• Dataset records:
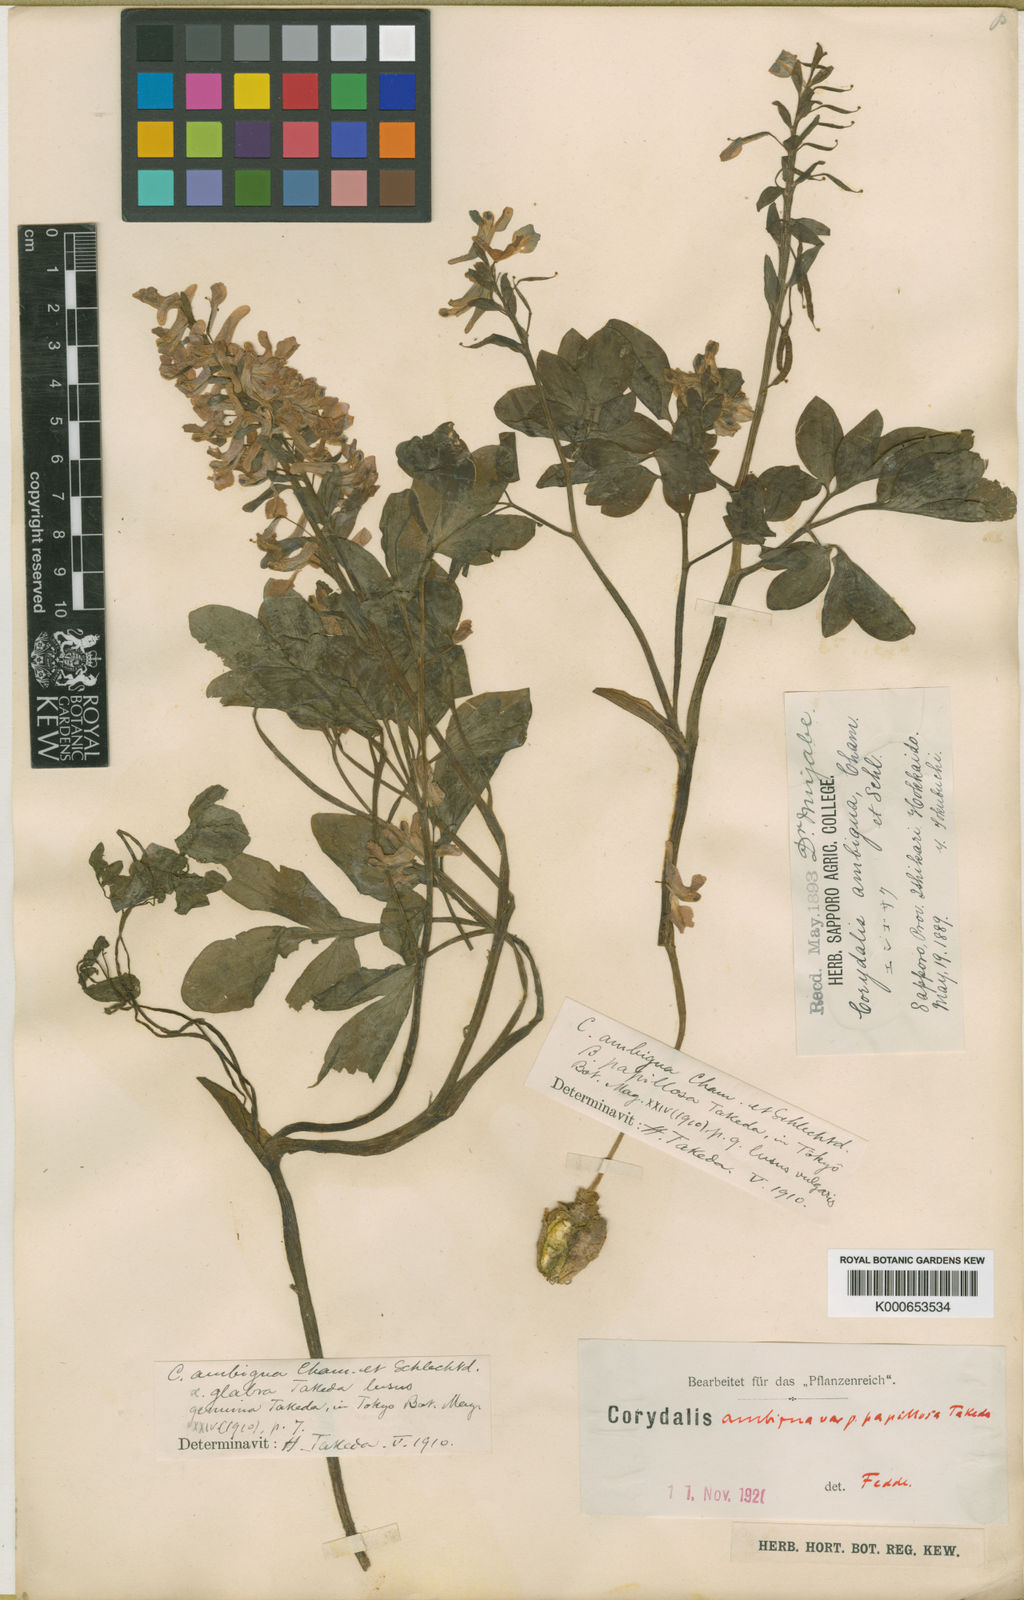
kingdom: Plantae
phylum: Tracheophyta
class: Magnoliopsida
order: Ranunculales
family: Papaveraceae
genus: Corydalis
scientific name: Corydalis ambigua
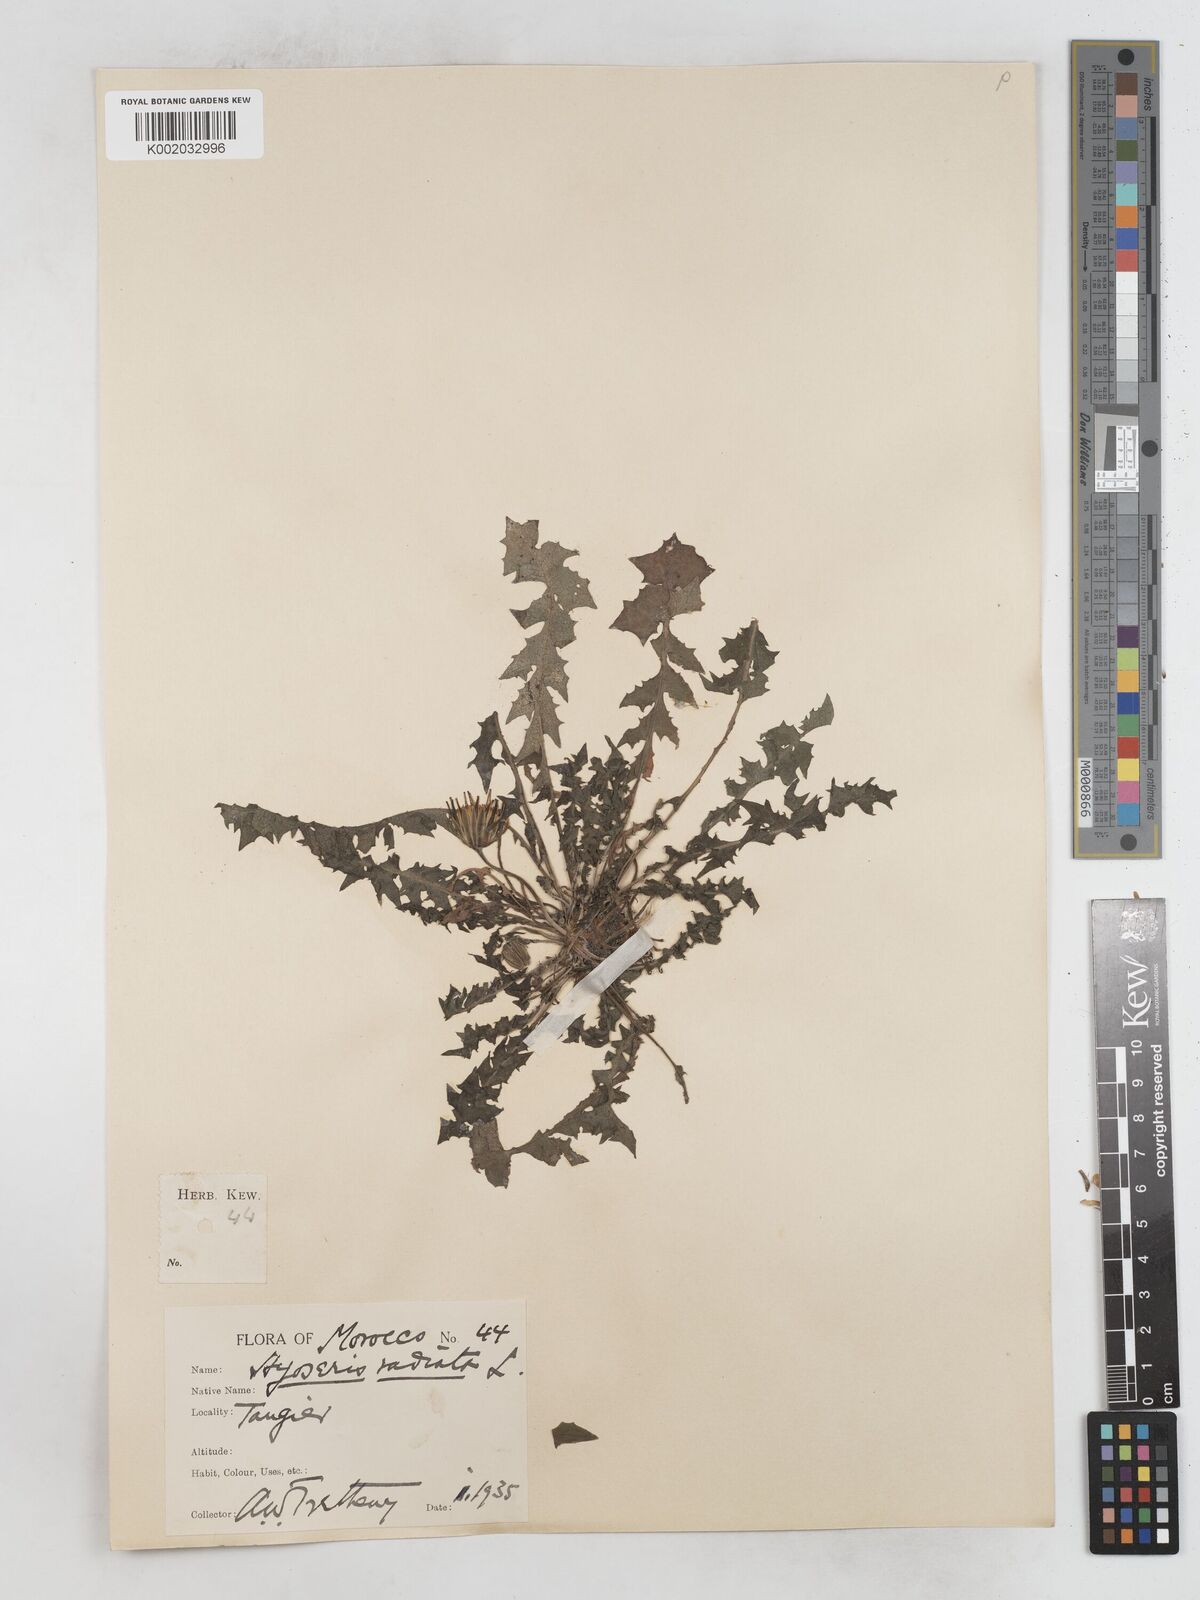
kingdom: Plantae
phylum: Tracheophyta
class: Magnoliopsida
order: Asterales
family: Asteraceae
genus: Hyoseris
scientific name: Hyoseris radiata
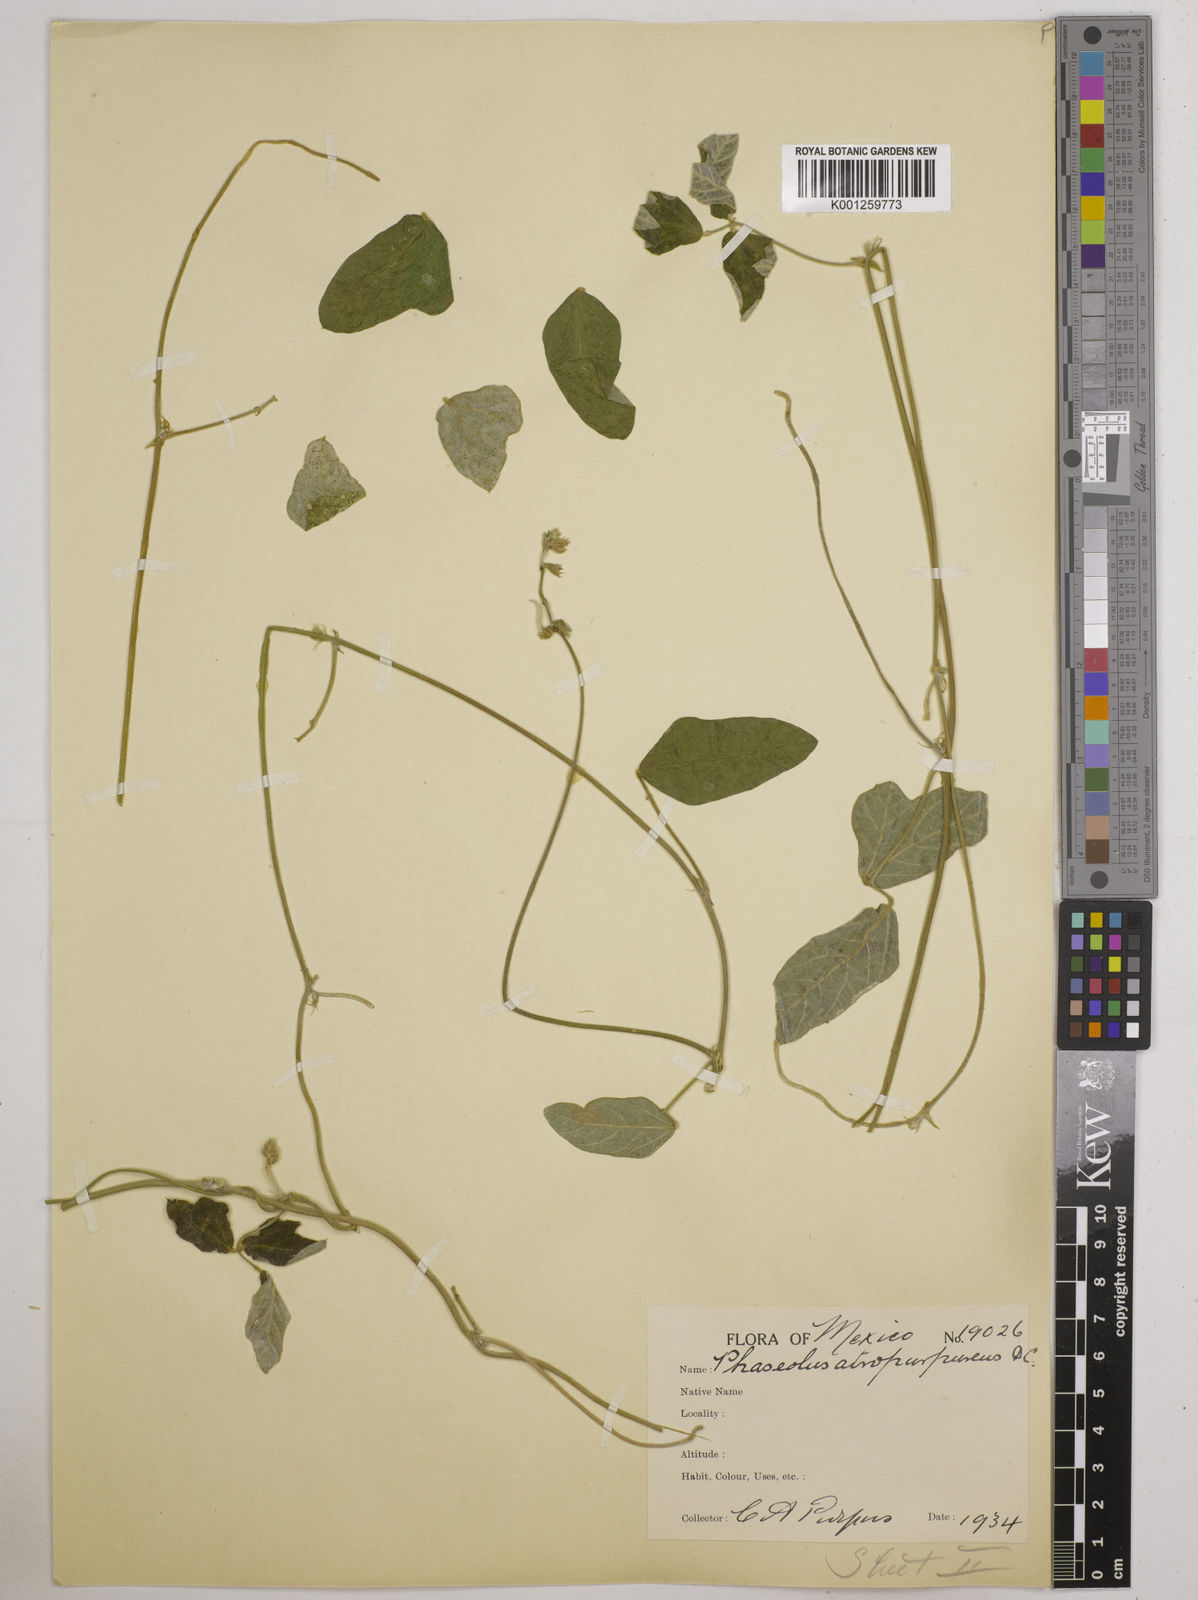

• Directive: Copy out the naming lines of every entry above word for word, leaving out the pictures.

• Solution:
kingdom: Plantae
phylum: Tracheophyta
class: Magnoliopsida
order: Ranunculales
family: Papaveraceae
genus: Corydalis
scientific name: Corydalis ambigua
kingdom: Plantae
phylum: Tracheophyta
class: Magnoliopsida
order: Asterales
family: Asteraceae
genus: Hyoseris
scientific name: Hyoseris radiata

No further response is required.